When introducing the domra to Beijing Review, Statienko also showed great interest in Chinese musical instruments. "The domra has three strings, while the pipa, or Chinese lute, has four strings. I really hope to have the opportunity to perform together with the pipa," he said.

Talking about his impression of China, Statienko revealed his strong interest and fondness. He had visited the former imperial palace complex in Beijing and developed a great interest in Chinese architecture, cuisine and other cultural aspects. "Beijing has left a deep impression on me. The warm hospitality of the Chinese people has made me feel very warm. I hope to have the opportunity to visit China again," he said.

Deepening exchange 

Music is a cultural symbol of global communication. It can transcend language and cultural barriers, tightly connecting people's hearts.

Wang Xudong, Secretary of the Communist Party of China Committee of the China Conservatory of Music, said in his speech at the concert that cultural and artistic exchange is an important part of friendly exchange between the two peoples. Russia has a long history and rich cultural heritage. In the 1950s, China systematically introduced the Russian music theory system, and Russia provided important support for the development of music theory research, composition, performance and education in China.

Zhao Jinyan, head of the Department of Europe and Africa at Beijing People's Association for Friendship with Foreign Countries, told Beijing Review that the Sino-Russian Youth Concert is a platform for mutual trust and exchange between China and Russia through music. She said she believes that cultural exchanges serve to boost cooperation between the two countries in other fields. 

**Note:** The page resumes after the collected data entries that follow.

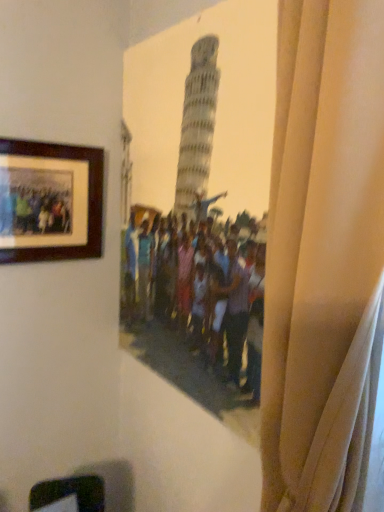
What do you see at coordinates (324, 257) in the screenshot? I see `beige fabric curtain at right` at bounding box center [324, 257].

The height and width of the screenshot is (512, 384). Identify the location of beige fabric curtain at right. coord(324,257).

What is the approximate width of beige fabric curtain at right?

8.33 inches.

Find the location of `wooden picture frame at upper left`. wooden picture frame at upper left is located at coordinates (77, 201).

The image size is (384, 512). Describe the element at coordinates (77, 201) in the screenshot. I see `wooden picture frame at upper left` at that location.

The concert allowed the audience to appreciate Russia's cultural heritage and the remarkable musical proficiency of Russian performers. Strengthening exchange and cooperation between the two countries will contribute to cultural development.

Tatiana Urzhumtseva, head of the Russian Culture Center in Beijing, told Beijing Review that culture plays a significant role in the relationship between the two countries. "Russians may not speak Chinese or recognize Chinese characters, but when they appreciate Chinese paintings and music, they can understand Chinese culture," she said. She added that in order to break through language barriers, universities in both countries are making teaching each other's languages a priority, building a smoother bridge for in-depth exchange between the two peoples.

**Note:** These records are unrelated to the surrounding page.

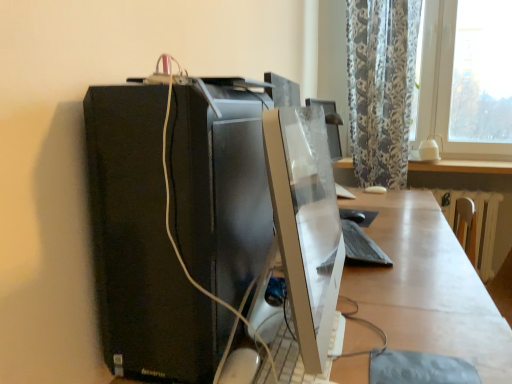
You are a GUI agent. You are given a task and a screenshot of the screen. Output one action in this format:
    pyautogui.click(x=<x>, y=<y>)
    Task: Click on the spots to the right of satin white monitor at center
    
    Given the screenshot: What is the action you would take?
    pyautogui.click(x=415, y=312)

"We have strong partnerships and friendships. China and Russia can mutually assist each other," Urzhumtseva added.

A group photo of Chinese and Russian artists taken after the Sino-Russian Youth Concert in Beijing on April 25 (COURTESY PHOTO)

As the concert drew to a close, the popular song Moscow Nights brought a perfect end to this activity of Sino-Russian cultural exchange. However, this marks a new beginning of the bilateral cultural exchange.

Maxim Chernyshev, Cultural Counselor at the Russian Embassy in China, outlined the extensive activities planned under the Years of Culture initiative during his speech. These events will span 51 cities in China and 38 cities in Russia, and include over 30 exhibitions.